Danger Will Robinson
Remember "Lost in Space"? The youngest Robinson, Will, was always going off on his own with his friend "Robby the Robot" to explore the various places their ship landed. Robot could sense danger and would suddenly break into a chorus of "Danger Will Robinson, Danger Will Robinson" with his according arms waving madly around when ever young Will got into trouble with local species.
My son does not have a robot to follow him around and keep him out of touble, but one NYC Mom thinks that maybe parents have become the robot. She recently let her 9yr old son find his way home from Bloomingdales. She writes:
My wife and I have recently begun to let our 9yr old ride his bike to the library. It is a 1/2 mile from our house, but we had been resistant to letting him go for all the various reasons. This little sliver of freedom has in some ways made him a little less "little boy". Which ultimately is a good thing, although Mom may disagree!I left my 9-year-old at Bloomingdale’s (the original one) a couple weeks ago. Last seen, he was in first floor handbags as I sashayed out the door.
Bye-bye! Have fun!
And he did. He came home on the subway and bus by himself.

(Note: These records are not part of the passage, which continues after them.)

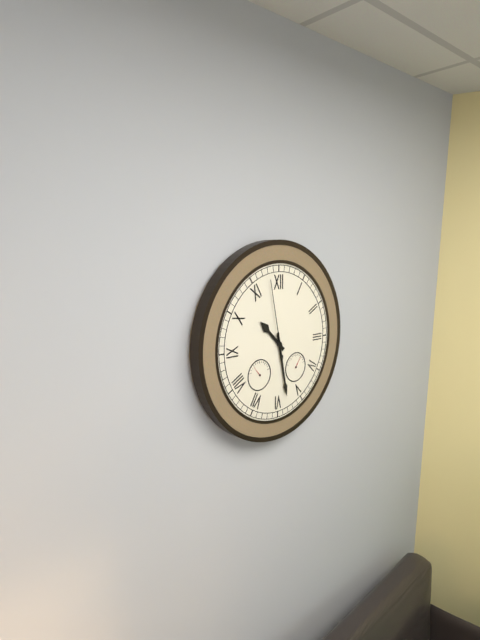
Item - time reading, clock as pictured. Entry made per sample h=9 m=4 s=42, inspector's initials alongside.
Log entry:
h=10 m=28 s=58
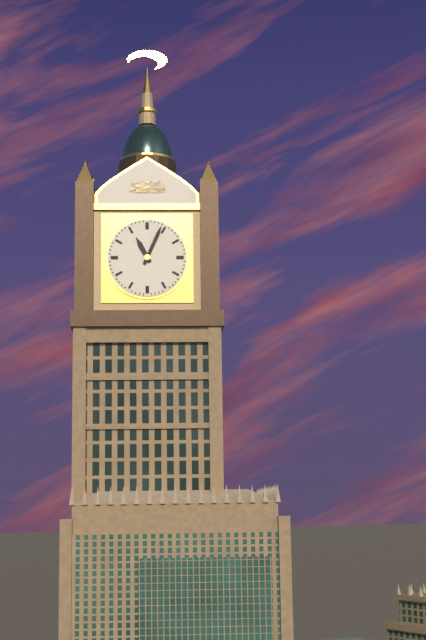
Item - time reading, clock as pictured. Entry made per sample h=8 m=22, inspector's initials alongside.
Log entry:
h=11 m=4
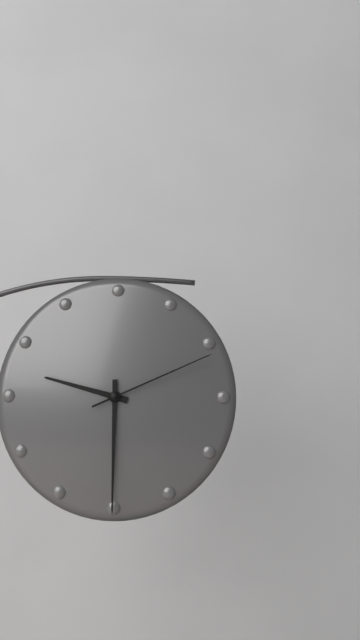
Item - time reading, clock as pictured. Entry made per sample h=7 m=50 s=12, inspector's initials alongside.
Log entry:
h=9 m=30 s=11
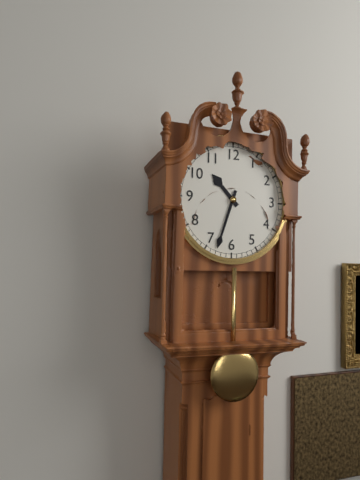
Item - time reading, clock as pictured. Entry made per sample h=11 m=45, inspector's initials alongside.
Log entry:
h=10 m=33
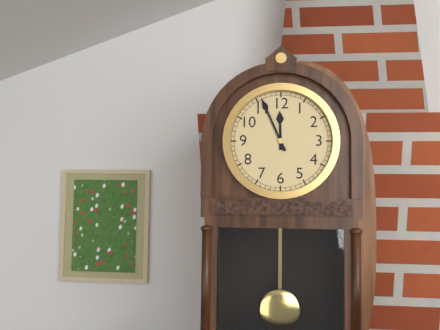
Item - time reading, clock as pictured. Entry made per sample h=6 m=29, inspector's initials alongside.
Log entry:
h=11 m=56
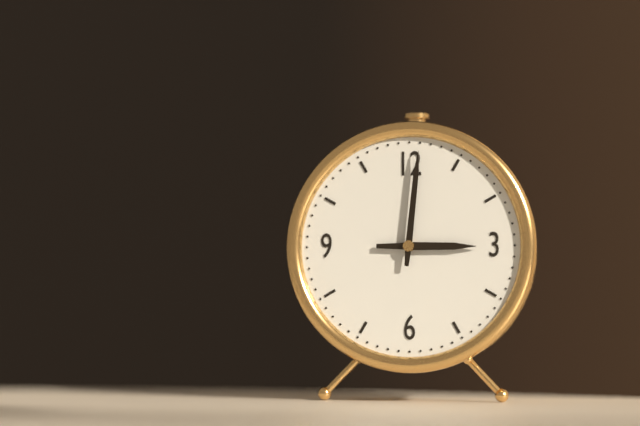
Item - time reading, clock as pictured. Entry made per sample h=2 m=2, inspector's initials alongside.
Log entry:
h=3 m=1
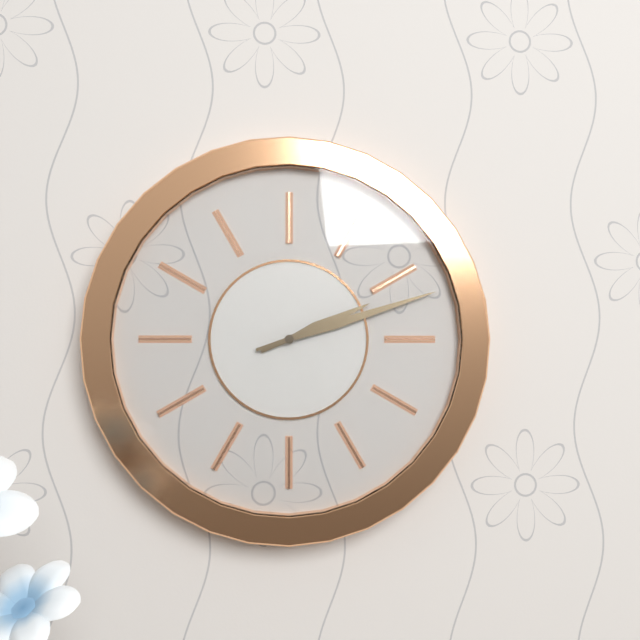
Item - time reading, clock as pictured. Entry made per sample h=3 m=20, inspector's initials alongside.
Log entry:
h=2 m=12
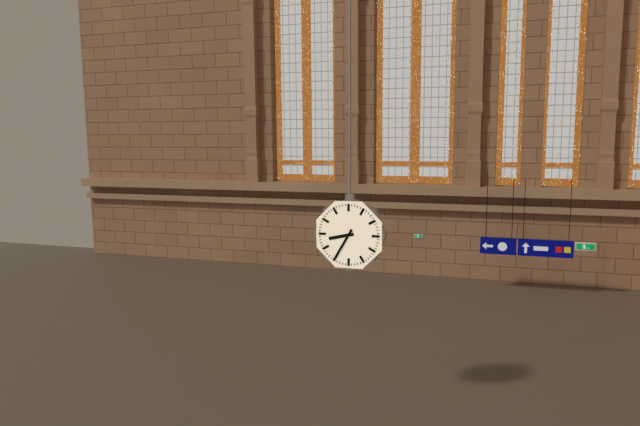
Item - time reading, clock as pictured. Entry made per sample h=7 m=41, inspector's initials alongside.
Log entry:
h=8 m=35
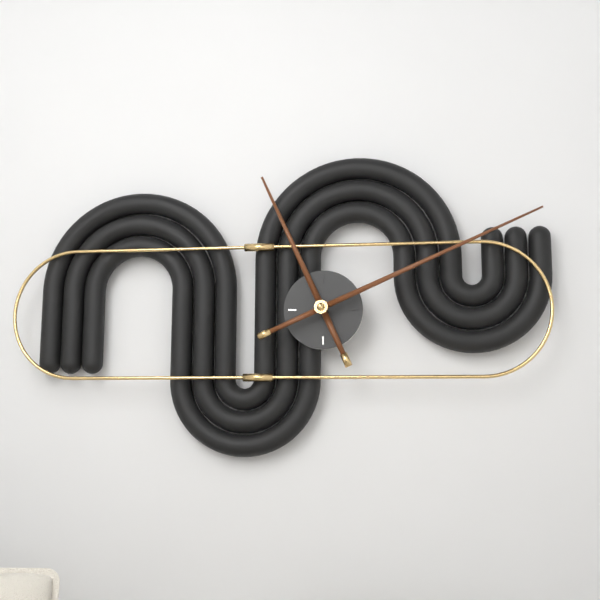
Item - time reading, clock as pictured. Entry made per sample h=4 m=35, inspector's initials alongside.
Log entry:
h=11 m=11
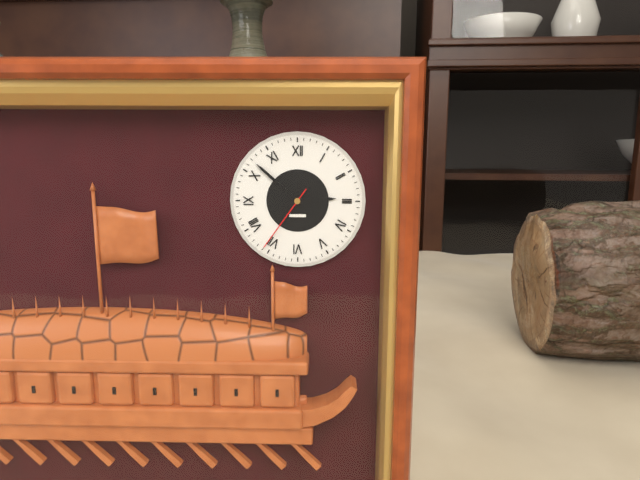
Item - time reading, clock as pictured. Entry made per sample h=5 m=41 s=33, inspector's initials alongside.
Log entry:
h=2 m=52 s=36
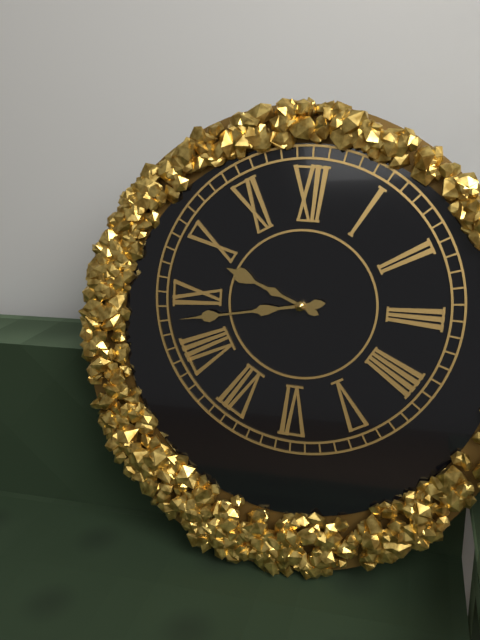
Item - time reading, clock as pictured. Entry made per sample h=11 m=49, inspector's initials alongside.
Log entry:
h=9 m=43
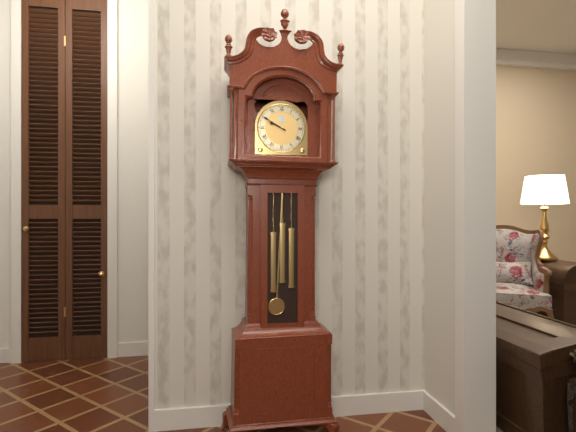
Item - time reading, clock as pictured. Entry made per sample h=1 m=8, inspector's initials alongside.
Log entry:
h=9 m=50
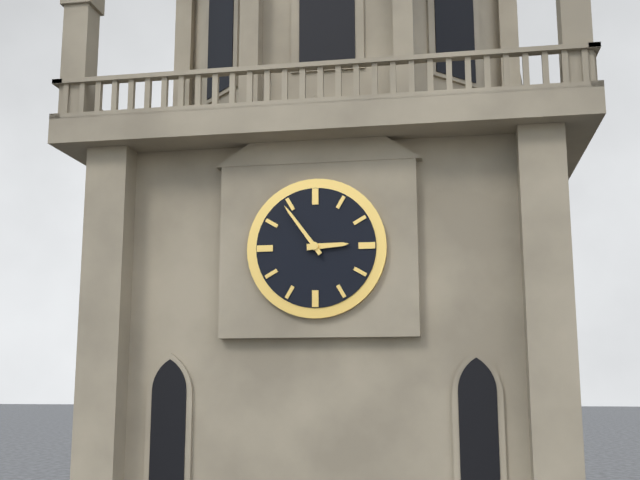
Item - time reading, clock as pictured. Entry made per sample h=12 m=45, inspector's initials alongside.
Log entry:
h=2 m=54
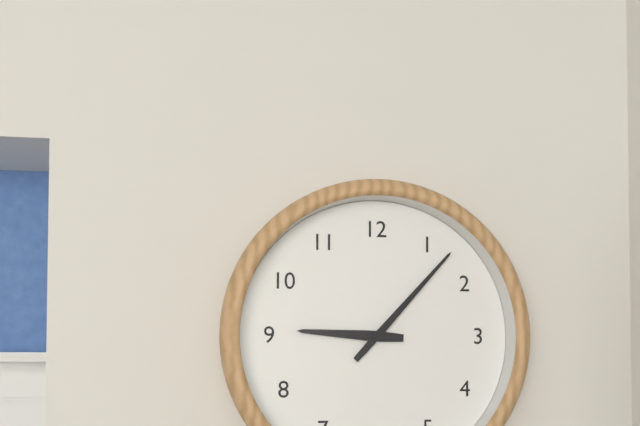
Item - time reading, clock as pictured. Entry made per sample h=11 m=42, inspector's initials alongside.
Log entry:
h=9 m=7
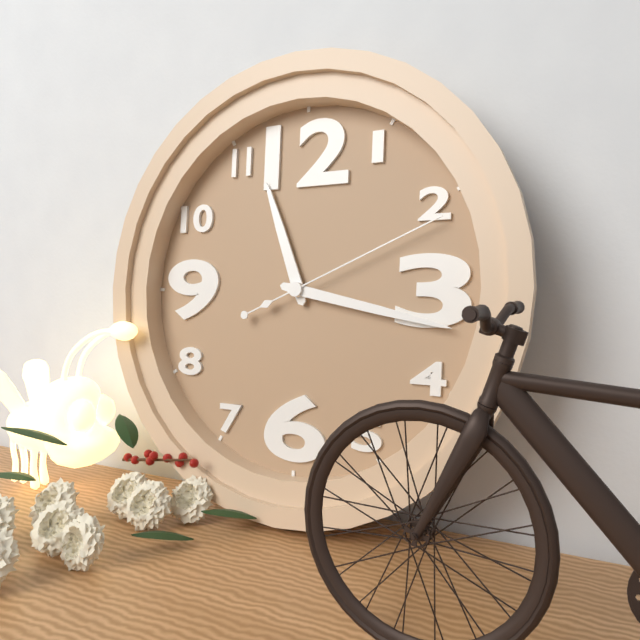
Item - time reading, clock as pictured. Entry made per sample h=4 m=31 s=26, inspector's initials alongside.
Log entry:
h=11 m=17 s=11
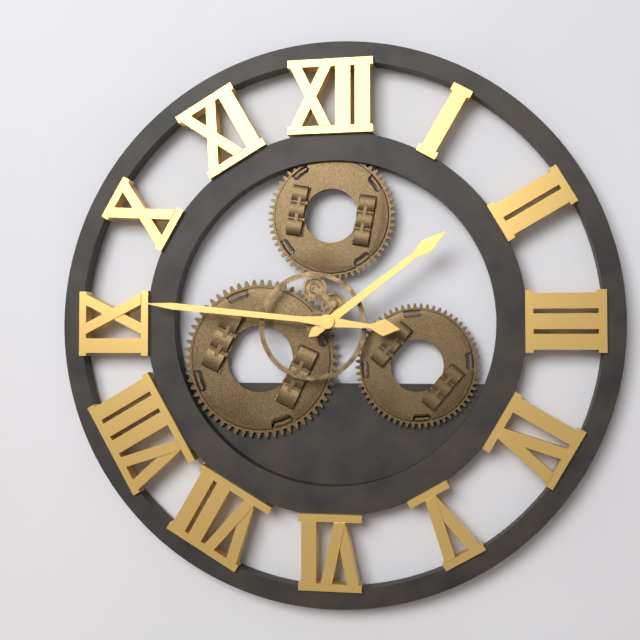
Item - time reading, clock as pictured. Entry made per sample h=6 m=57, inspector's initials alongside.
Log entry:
h=1 m=46
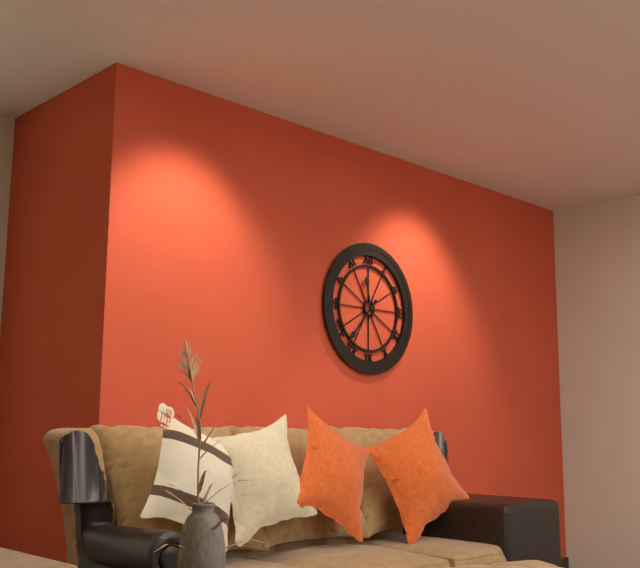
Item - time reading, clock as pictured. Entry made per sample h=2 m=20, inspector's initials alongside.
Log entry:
h=11 m=37
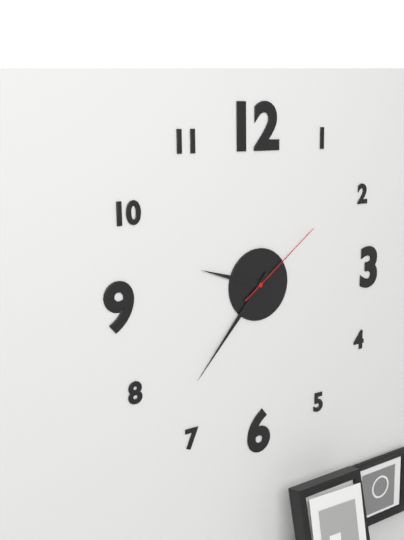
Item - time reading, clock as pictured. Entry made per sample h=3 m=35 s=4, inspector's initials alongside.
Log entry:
h=9 m=37 s=9
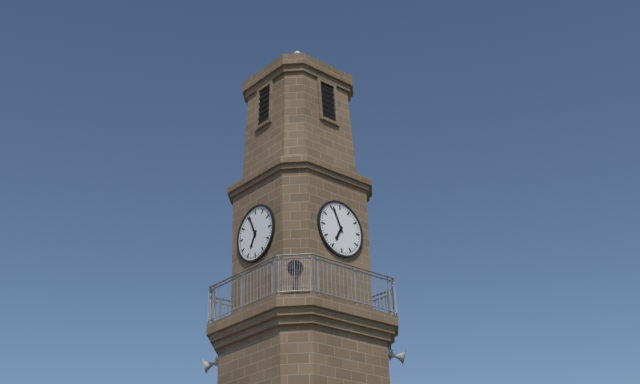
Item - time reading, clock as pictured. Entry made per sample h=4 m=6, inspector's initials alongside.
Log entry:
h=6 m=56
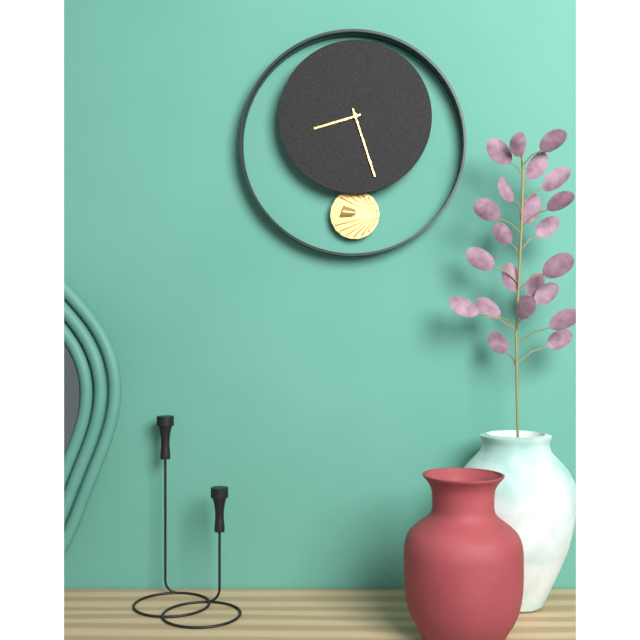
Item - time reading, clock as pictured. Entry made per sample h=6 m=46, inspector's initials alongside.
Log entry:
h=8 m=27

Was I worried? Yes, a tinge. But it didn’t strike me as that daring, either. Isn’t New York as safe now as it was in 1963? It’s not like we’re living in downtown Baghdad.
Anyway, for weeks my boy had been begging for me to please leave him somewhere, anywhere, and let him try to figure out how to get home on his own. So on that sunny Sunday I gave him a subway map, a MetroCard, a $20 bill, and several quarters, just in case he had to make a call.
No, I did not give him a cell phone. Didn’t want to lose it. And no, I didn’t trail him, like a mommy private eye. I trusted him to figure out that he should take the Lexington Avenue subway down, and the 34th Street crosstown bus home. If he couldn’t do that, I trusted him to ask a stranger. And then I even trusted that stranger not to think, “Gee, I was about to catch my train home, but now I think I’ll abduct this adorable child instead.”
Long story short: My son got home, ecstatic with independence.
Long story longer, and analyzed, to boot: Half the people I’ve told this episode to now want to turn me in for child abuse. As if keeping kids under lock and key and helmet and cell phone and nanny and surveillance is the right way to rear kids. It’s not. It’s debilitating — for us and for them.

Actually I would agree that it has been a rite of passage of sorts for our son. He has stood up a little taller and been a little more confident. I was nervous about letting him go but the reality is it was good for both of us!